La flavescence dorée, star des média, et autres maladies
Une fois n’est pas coutume, le vin a eu récemment l’honneur des média autrement que par les polémiques sur les méfaits ou les bienfaits de sa consommation. Avant l’affaire Cousin, vigneron angevin qui revendique (assez légitimement) le doit d’utiliser le nom de sa région de production, hors du cadre des aoc, il y a eu l’affaire Giboulot, du nom de ce vigneron beaunois qui a refusé de traiter chimiquement et préventivement, ses vignes contre une maladie dénommée flavescence dorée. Pour quelques jours, la maladie, et son vecteur, la petite cicadelle, ont occupé les média, enflammant réseaux sociaux et blogs spécialisés, avec une place de choix dans les JT.
Dans leur formidable expansion au XIX è siècle, les Etats-Unis n’ont pas oublié d’exporter champignons et autres insectes ravageurs, qui ont pour nom phylloxéra, oïdium, mildiou ou flavescence dorée.
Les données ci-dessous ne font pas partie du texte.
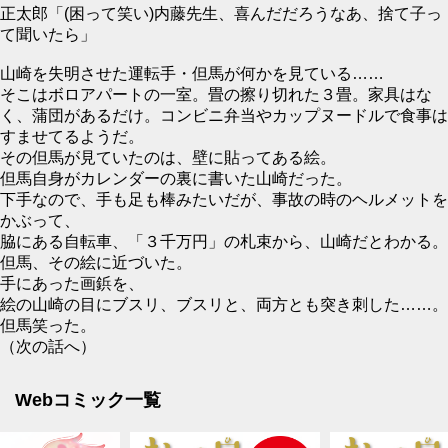
正太郎「(困って笑い)内藤先生、喜んだだろうなあ、捨て子っ
て聞いたら」
山崎を失明させた運転手・但馬が何かを見ている……
そこはボロアパートの一室。畳の擦り切れた３畳。家具はな
く、蒲団があるだけ。コンビニ弁当やカップヌードルで食事は
すませてるようだ。
その但馬が見ていたのは、壁に貼ってある絵。
但馬自身がカレンダーの裏に書いた山崎だった。
下手なので、手も足も棒みたいだが、事故の時のヘルメットを
かぶって、
脇にある自転車、「３千万円」の札束から、山崎だとわかる。
但馬、その絵に近づいた。
手にあった画鋲を、
絵の山崎の目にブスリ、ブスリと、両方とも突き刺した……。
但馬笑った。
（次の話へ）
Webコミック一覧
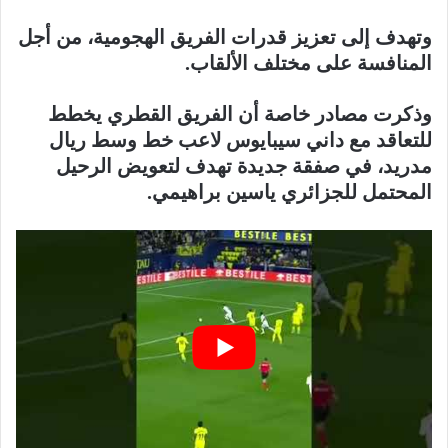
وتهدف إلى تعزيز قدرات الفريق الهجومية، من أجل
المنافسة على مختلف الألقاب.
وذكرت مصادر خاصة أن الفريق القطري يخطط
للتعاقد مع داني سيبايوس لاعب خط وسط ريال
مدريد، في صفقة جديدة تهدف لتعويض الرحيل
المحتمل للجزائري ياسين براهيمي.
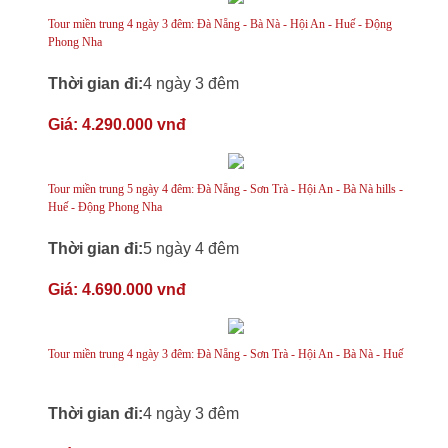
Tour miền trung 4 ngày 3 đêm: Đà Nẵng - Bà Nà - Hội An - Huế - Động
Phong Nha
Thời gian đi:
4 ngày 3 đêm
Giá:
4.290.000 vnđ
Tour miền trung 5 ngày 4 đêm: Đà Nẵng - Sơn Trà - Hội An - Bà Nà hills -
Huế - Động Phong Nha
Thời gian đi:
5 ngày 4 đêm
Giá:
4.690.000 vnđ
Tour miền trung 4 ngày 3 đêm: Đà Nẵng - Sơn Trà - Hội An - Bà Nà - Huế
Thời gian đi:
4 ngày 3 đêm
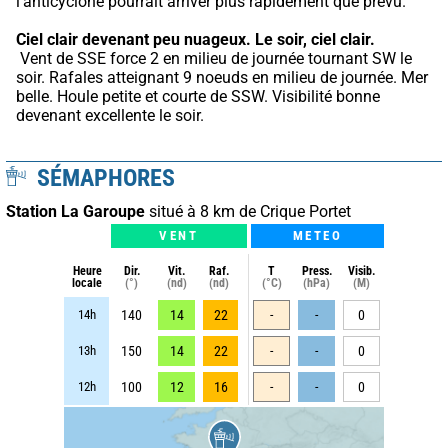
l'anticyclone pourrait arriver plus rapidement que prévu.
Ciel clair devenant peu nuageux.
Le soir, ciel clair.
 Vent de SSE force 2 en milieu de journée tournant SW le 
soir. Rafales atteignant 9 noeuds en milieu de journée. Mer 
belle. Houle petite et courte de SSW. Visibilité bonne 
devenant excellente le soir.
SÉMAPHORES
Station La Garoupe
situé à 8 km de Crique Portet
VENT
METEO
Heure
Dir.
Vit.
Raf.
T
Press.
Visib.
locale
(°)
(nd)
(nd)
(°C)
(hPa)
(M)
14h
140
14
22
-
-
0
13h
150
14
22
-
-
0
12h
100
12
16
-
-
0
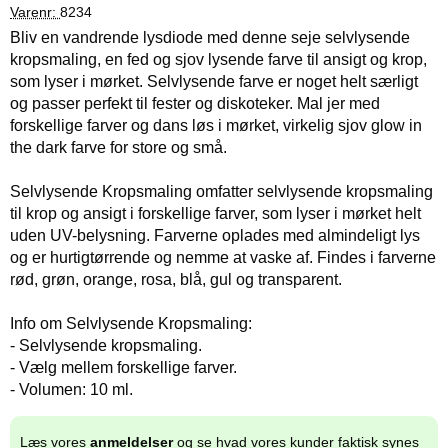
Varenr:
8234
Bliv en vandrende lysdiode med denne seje selvlysende
kropsmaling, en fed og sjov lysende farve til ansigt og krop,
som lyser i mørket. Selvlysende farve er noget helt særligt
og passer perfekt til fester og diskoteker. Mal jer med
forskellige farver og dans løs i mørket, virkelig sjov glow in
the dark farve for store og små.
Selvlysende Kropsmaling omfatter selvlysende kropsmaling
til krop og ansigt i forskellige farver, som lyser i mørket helt
uden UV-belysning. Farverne oplades med almindeligt lys
og er hurtigtørrende og nemme at vaske af. Findes i farverne
rød, grøn, orange, rosa, blå, gul og transparent.
Info om Selvlysende Kropsmaling:
- Selvlysende kropsmaling.
- Vælg mellem forskellige farver.
- Volumen: 10 ml.
Læs vores
anmeldelser
og se hvad vores kunder faktisk synes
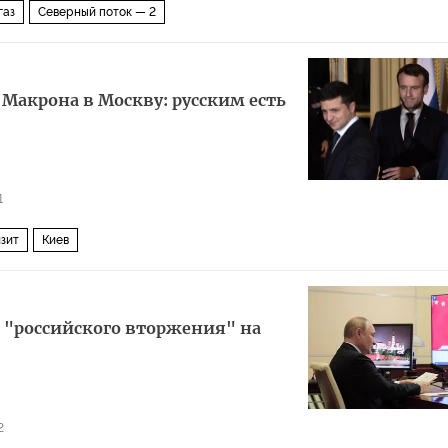
газ
Северный поток — 2
 Макрона в Москву: русским есть
1
изит
Киев
 "российского вторжения" на
2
Depuis plus de 150 ans, les producteurs ont appris à composer avec ces maladies endémiques, que l’on n’éradique jamais mais que l’on jugule avec plus ou moins d’efficacité, et qui ont enclenché le cycle infernal des traitements récurrents, à la grande joie des professionnels de cette filière. Certes, les vignerons d’avant le XIX è siècle avaient aussi leurs parasites mais aucun ne les condamnait au cycle permanent des traitements systématiques, préventifs ou curatifs. Le plus connu de tous ces fléaux, et le seul réellement maîtrisé, est le phylloxéra : puceron vorace qui s’attaque aux racines des vignes, les blessent, laissant s’infiltrer parasites, virus et bactéries entraînant rapidement la mort du cep. Après la disparition de vignobles entiers, partout en Europe et dans le monde au XIX è siècle, la parade a été trouvée par le greffage des vignes européennes sur des porte-greffes américains qui avaient eu tout le temps de développer une immunité contre l’insecte. Les autres, le mildiou et l’oïdium notamment, accompagnent toujours le quotidien des producteurs, comme celui d’autres agriculteurs et jardiniers du dimanche. Jusqu’à récemment la flavescence dorée n’avait pas le statut de vedette. C’est désormais chose faite !
Et pour briller en société, voilà ce qu’il faut savoir sur cette maladie aujourd’hui incurable. Comme les autres, elle nous vient des Etats-Unis. Identifiée en France vers 1950, touchant le Sud dans les années 1980, la petite bête remonte, s’installe dans le Rhône, la Savoie puis la Bourgogne dès 2005. En fait de petite bête, il s’agit d’une bactérie qui se loge dans l’écorce des bois et s’y multiplie. La plante peine à croître, les rameaux ramollissent, les feuilles se rigidifient, jaunissent ou rougissent, le raisin dépérit et la souche infestée finit par mourir après une plus ou moins longue agonie. Ces bactéries peuvent se propager d’une souche à l’autre, éventuellement être transportées par les hommes ou les outils dans un plus large rayon mais elles préfèrent prendre l’avion pour gagner des horizons plus lointain. Cet avion furtif, c’est la cicadelle, insecte piqueur suceur d’à peine 5 millimètres, qui se déplace incognito et montre une fâcheuse attirance pour la couleur jaune, qui est caractéristique des feuilles contaminées. Cette malheureuse monomanie crée un cercle vicieux de contagion.
On ne guérit pas de la maladie, mais on peut la contenir et limiter ses effets via trois techniques : la plus radicale consiste à repérer les pieds malades, à les arracher et à les brûler, la seconde, la plus contraignante, consiste à préventivement traiter les jeunes plantes en pépinière en les plongeant dans un bain chaud (50°C pendant 40 mn). La troisième vise à détruire son vecteur, les cicadelles, par des traitements insecticides préventifs qui, bio ou de synthèse, ont la fâcheuse propension à décimer toute la faune sans discernement. En Côte d’Or, c’est l’obligation préfectorale imposée aux vignerons du département de traiter préventivement, et le refus de l’un d’eux se s’y soumettre, qui a déclenché l’affaire. Le problème est le suivant : prendre le risque de laisser le fléau prospérer, car c’est une maladie potentiellement dévastatrice, ou se résoudre à répandre des insecticides sur la vigne, ce que évidemment personne ne peut souhaiter, et encore moins les vignerons bio. En l’absence d’alternatives bio convaincantes à ce jour, ce joyeux dilemme n’a aucune bonne réponse même si le bon sens voudrait que l’on pare au plus pressé, en attendant d’éventuels progrès de la recherche.